Figure 7-5 Finding out which recipes have either beef or onions
The upper circle represents the set of recipes that contain beef. The lower circle represents the set of recipes that contain onions. The union of the two circles gives you all the recipes that contain either ingredient, with duplicates eliminated where the two sets overlap. As you probably know, you first ask SQL to fetch all the recipes that have beef. In the second query, you ask SQL to fetch all the recipes that have onions. As you’ll see later, the SQL keyword UNION links the two queries to get the final answer.
By now you know that it’s not a good idea to design a recipes database with a single table. Instead, a correctly designed recipes database will have a separate Recipe_Ingredients table with one row per recipe per ingredient. Each ingredient row will have only one ingredient, so no one row can be both beef or onions at the same time. You’ll need to first find all the recipes that have a beef row, then find all the recipes that have an onions row, and then union them.
Problems You Can Solve with Union
A union lets you “mush together” rows from two similar sets—with the added advantage of no duplicate rows. Here’s a sample of the problems you can solve using a union technique with data from the sample databases:
- “Show me all the customer and employee names and addresses.”
- “List all the customers who ordered a bicycle combined with all the customers who ordered a helmet.”
- “List the entertainers who played engagements for customer Bonnicksen combined with all the entertainers who played engagements for customer Rosales.”
- “Show me the students who have an average score of 85 or better in Art together with the students who have an average score of 85 or better in Computer Science.”
- “Find the bowlers who had a raw score of 155 or better at Thunderbird Lanes combined with bowlers who had a raw score of 140 or better at Bolero Lanes.”
- “Show me the recipes that have beef together with the recipes that have garlic.”
As with other “pure” set operations, one of the limitations is that the values must match in all the columns in each result set. This works well if you’re unioning two or more sets from the same table—for example, customers who ordered bicycles and customers who ordered helmets.
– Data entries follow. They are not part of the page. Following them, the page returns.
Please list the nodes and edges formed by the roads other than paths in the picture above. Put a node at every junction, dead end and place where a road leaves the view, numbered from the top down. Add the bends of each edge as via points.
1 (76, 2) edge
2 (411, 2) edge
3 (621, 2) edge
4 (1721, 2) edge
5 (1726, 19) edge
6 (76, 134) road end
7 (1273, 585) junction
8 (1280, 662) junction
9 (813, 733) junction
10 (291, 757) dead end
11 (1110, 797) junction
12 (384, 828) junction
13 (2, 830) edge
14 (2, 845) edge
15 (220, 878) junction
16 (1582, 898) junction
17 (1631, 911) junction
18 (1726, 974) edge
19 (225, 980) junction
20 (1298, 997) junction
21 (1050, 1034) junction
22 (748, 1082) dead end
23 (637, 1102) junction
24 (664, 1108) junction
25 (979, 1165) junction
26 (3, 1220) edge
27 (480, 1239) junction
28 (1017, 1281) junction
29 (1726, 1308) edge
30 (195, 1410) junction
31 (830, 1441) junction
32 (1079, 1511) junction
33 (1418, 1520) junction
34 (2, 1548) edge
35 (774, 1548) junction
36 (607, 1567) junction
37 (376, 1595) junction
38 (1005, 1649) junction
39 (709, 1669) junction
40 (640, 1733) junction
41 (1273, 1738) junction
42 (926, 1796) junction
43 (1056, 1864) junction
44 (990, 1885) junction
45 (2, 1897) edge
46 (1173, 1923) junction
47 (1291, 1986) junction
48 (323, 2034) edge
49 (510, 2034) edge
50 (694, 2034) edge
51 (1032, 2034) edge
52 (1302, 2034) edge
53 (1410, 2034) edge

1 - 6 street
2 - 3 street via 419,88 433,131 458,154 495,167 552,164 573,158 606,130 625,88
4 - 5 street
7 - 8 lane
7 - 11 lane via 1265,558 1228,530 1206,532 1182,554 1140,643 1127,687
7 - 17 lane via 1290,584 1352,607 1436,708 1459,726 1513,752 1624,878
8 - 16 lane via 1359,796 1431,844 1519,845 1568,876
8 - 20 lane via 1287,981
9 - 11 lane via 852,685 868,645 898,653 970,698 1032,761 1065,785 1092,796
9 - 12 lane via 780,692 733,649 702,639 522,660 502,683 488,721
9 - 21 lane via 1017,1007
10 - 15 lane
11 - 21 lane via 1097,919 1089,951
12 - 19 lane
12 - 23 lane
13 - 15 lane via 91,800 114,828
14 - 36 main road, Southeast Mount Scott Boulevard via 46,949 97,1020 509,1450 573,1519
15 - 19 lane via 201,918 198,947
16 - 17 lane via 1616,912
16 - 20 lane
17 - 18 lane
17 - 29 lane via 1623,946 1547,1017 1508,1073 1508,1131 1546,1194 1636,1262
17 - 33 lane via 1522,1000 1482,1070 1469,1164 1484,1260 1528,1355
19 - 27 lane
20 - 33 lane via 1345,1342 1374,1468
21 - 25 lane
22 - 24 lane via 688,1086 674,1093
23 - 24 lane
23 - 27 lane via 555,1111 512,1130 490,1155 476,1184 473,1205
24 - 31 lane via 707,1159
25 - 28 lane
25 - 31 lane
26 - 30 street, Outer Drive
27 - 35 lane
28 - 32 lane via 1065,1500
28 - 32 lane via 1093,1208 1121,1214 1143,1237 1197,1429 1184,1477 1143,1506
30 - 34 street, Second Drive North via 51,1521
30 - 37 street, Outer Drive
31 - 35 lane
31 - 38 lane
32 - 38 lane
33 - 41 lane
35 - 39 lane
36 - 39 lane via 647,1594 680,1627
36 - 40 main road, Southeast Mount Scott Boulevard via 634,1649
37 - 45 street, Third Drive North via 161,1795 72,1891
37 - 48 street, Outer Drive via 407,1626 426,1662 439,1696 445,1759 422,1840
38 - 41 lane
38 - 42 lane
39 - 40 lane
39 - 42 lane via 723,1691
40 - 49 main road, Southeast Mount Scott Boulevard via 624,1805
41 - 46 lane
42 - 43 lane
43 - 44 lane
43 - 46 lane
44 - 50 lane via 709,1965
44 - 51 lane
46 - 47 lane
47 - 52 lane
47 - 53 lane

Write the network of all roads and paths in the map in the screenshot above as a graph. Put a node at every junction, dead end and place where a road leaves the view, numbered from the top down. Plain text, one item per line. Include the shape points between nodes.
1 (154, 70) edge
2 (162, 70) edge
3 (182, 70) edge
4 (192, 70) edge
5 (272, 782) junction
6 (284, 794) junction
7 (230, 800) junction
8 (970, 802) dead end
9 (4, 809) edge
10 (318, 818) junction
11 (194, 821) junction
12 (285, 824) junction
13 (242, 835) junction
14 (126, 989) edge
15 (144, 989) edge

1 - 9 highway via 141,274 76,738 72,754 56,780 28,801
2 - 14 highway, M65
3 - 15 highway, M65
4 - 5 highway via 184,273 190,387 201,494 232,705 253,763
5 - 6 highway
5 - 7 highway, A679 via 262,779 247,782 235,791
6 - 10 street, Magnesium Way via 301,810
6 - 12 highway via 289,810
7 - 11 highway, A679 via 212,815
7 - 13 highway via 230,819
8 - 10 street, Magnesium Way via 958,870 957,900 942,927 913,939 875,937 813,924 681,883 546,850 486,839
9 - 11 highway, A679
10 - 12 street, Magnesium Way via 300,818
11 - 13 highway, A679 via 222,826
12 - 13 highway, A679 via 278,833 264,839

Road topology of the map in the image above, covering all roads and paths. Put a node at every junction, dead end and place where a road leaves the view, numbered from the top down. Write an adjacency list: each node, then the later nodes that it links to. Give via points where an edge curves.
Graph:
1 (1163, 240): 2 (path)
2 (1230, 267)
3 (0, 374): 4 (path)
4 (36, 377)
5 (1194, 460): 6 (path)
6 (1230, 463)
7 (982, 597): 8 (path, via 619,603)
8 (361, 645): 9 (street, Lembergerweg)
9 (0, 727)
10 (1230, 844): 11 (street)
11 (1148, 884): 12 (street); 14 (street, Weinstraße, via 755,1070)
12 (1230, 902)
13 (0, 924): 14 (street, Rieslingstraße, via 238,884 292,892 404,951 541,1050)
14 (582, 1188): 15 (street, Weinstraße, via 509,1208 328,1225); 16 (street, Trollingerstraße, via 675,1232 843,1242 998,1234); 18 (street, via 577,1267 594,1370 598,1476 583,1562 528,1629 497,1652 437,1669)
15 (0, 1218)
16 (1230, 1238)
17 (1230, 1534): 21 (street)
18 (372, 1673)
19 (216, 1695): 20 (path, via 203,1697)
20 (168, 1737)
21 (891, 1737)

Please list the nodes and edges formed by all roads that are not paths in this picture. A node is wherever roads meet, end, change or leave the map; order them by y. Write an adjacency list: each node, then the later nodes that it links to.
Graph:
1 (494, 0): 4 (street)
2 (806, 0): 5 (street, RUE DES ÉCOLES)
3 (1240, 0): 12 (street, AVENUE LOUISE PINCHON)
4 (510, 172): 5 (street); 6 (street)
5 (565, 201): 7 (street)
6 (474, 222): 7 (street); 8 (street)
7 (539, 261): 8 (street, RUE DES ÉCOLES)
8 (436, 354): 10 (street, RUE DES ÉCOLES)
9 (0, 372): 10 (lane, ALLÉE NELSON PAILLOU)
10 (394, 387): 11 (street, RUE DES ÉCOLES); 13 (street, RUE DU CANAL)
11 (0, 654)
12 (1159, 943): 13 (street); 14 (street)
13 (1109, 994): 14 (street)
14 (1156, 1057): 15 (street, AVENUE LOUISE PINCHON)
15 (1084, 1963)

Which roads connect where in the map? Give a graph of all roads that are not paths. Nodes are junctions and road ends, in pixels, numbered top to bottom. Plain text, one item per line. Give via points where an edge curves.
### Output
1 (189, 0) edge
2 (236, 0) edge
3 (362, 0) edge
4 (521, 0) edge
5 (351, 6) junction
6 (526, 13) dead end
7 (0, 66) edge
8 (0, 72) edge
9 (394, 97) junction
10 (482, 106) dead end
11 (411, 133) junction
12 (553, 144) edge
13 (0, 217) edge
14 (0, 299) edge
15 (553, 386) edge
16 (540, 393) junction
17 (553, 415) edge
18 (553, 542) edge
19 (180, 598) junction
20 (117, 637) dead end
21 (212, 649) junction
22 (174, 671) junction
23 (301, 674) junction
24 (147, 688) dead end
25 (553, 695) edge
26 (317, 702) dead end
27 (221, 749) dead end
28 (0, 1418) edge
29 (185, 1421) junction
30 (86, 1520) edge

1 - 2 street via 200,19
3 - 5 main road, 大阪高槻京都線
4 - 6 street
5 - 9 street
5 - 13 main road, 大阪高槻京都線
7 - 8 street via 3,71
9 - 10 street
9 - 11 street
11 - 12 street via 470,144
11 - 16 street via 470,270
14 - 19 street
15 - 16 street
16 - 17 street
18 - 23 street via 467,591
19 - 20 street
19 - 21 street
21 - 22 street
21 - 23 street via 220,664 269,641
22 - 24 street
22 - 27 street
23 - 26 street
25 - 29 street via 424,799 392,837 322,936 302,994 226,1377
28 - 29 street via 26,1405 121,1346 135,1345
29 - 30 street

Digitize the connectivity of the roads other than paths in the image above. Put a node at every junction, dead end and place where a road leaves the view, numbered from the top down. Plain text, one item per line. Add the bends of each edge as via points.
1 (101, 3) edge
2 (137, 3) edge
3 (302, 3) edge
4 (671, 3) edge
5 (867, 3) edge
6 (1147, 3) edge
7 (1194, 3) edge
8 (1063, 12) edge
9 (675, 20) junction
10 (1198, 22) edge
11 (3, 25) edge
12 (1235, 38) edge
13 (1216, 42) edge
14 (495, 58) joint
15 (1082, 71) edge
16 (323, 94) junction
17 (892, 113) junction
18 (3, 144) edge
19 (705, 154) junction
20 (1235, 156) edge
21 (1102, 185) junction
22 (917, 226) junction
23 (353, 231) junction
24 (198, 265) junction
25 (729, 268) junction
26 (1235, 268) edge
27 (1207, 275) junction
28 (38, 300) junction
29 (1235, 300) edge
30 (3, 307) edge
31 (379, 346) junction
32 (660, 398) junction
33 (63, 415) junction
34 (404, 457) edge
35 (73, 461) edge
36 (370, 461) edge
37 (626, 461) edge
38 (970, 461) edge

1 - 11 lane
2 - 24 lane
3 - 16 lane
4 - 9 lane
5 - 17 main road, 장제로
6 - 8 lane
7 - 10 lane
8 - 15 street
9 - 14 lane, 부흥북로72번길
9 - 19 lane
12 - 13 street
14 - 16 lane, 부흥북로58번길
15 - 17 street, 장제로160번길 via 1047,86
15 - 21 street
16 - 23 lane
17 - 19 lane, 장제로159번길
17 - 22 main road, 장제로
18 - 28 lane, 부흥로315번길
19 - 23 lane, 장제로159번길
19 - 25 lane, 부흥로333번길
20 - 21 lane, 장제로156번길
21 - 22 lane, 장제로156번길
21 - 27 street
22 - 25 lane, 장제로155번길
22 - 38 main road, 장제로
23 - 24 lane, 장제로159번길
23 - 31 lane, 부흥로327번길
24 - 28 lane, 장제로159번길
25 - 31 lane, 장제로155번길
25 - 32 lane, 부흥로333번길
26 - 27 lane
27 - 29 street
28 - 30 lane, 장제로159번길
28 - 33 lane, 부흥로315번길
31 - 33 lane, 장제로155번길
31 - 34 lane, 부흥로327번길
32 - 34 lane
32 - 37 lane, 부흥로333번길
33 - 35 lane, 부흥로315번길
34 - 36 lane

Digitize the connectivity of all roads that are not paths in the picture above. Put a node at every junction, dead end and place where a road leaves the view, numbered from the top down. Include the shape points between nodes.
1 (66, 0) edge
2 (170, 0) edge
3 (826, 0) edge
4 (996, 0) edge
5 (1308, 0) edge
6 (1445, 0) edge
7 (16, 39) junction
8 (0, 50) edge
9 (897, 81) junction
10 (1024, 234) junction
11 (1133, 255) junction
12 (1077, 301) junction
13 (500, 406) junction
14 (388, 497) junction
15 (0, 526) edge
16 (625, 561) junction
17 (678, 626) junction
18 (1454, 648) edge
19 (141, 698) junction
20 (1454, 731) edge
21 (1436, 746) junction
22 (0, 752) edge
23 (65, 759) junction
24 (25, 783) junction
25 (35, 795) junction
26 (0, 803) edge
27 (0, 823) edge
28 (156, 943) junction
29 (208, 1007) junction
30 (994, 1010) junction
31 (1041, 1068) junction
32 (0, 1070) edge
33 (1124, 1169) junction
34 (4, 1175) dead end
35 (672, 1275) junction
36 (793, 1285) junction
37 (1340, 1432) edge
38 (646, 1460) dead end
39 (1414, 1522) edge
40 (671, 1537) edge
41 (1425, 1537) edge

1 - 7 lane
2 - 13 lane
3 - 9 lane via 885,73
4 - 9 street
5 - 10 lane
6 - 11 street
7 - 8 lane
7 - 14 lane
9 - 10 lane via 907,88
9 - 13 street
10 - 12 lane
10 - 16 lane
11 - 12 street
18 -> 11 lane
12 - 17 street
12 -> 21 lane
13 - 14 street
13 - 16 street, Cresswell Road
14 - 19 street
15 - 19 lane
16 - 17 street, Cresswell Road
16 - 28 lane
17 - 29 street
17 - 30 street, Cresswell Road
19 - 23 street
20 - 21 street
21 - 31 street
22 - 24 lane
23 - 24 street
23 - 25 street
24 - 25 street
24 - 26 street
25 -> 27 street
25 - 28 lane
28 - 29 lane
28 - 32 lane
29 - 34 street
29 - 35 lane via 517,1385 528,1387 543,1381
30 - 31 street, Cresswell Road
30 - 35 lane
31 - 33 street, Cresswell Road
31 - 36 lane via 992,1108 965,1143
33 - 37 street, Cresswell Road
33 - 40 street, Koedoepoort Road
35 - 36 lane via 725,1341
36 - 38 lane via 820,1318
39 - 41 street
It also works well when you’re performing a union on sets from tables that have like columns—for example, customer names and addresses and employee names and addresses. We’ll explore the uses of the SQL UNION operator in detail in Chapter 10, “UNIONs.”
In many cases where you would otherwise union rows from the same table, you’ll find that using DISTINCT (to eliminate the duplicate rows) with complex criteria on joined tables will serve as well. We’ll show you all about solving problems this way using JOINs in Chapter 8, “INNER JOINs.”